The decrease in accrued interest of $125,000 for the related party convertible
debentures is due to the payment of accrued interest on the collateralized
convertible debentures during the year ended December 31, 2020. The remaining
balance of accrued interest on the collateralized convertible debentures is
$52,790,000.
The increase of $65,000 of accrued interest relating to the Company's other
outstanding debt represents interest expense for the year ended December 31,
2020. The notes payable and convertible subordinated debentures, including
accrued interest, are past due.
During the year ended December 31, 2020, 6.5% subordinated debentures with face
amount of $138,000 were surrendered with the escheatment of the respective
debenture reserve funds by the Trustee to the states of such debenture holders.

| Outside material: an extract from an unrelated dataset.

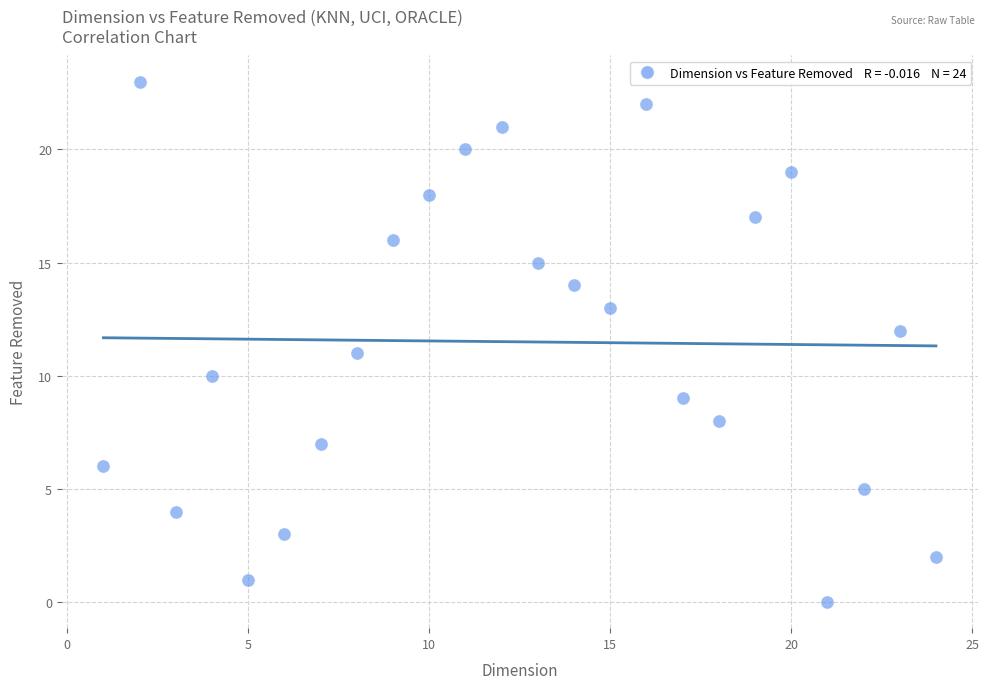

What is the range of Y values (max minus min)?

23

The Company's stockholders' deficiency increased to $93,669,000 at December 31,
2020 from a $92,594,000 stockholders' deficiency at December 31, 2019,
reflecting the 2020 net loss of $1,105,000.
Off-Balance Sheet Arrangements
The Company has no Off-Balance Sheet Arrangements.
Recent Accounting Standards
Accounting Standards Update (ASU) No. 2014-15, "Presentation of Financial
Statements - Going Concern (Subtopic 205-40): Disclosure of Uncertainties about
an Entity's Ability to Continue as a Going Concern", is effective for interim
and annual periods ending after December 15, 2016 and, accordingly, this is
discussed in Footnote 1 to the financial statements.
ASU No. 2014-09, "Revenue from Contracts with Customers (Topic 606)", is
effective for fiscal years beginning after December 15, 2017, and interim
periods within those fiscal years, and accordingly, this is discussed in
Footnote 2 to the financial statements.
Forward Looking Statements
The discussion set forth in this Item 7, as well as other portions of this Form
10-K, may contain forward-looking statements. Such statements are based upon the
information currently available to management of the Company and management's
perception thereof as of the date of the Form 10-K. When used in this Form 10-K,
words such as "anticipates," "estimates," "believes," "appears", "expects," and
similar expressions are intended to identify forward-looking statements but are
not the exclusive means of identifying such statements. Such statements are
subject to risks and uncertainties. Actual results of the Company's operations
could materially differ from those forward-looking statements. The differences
could be caused by a number of factors or combination of factors including, but
not limited to: changes in the real estate market in Florida and the counties in
which the Company owns any property; the overall national economy and financial
markets; institution of legal action by the bondholders for collection of any
amounts due under the subordinated convertible debentures (notwithstanding the
Company's belief that at least a portion of such actions might be barred under
applicable statute of limitations); changes in management strategy; and other
factors set forth in reports and other documents filed by the Company with the
Securities and Exchange Commission from time to time.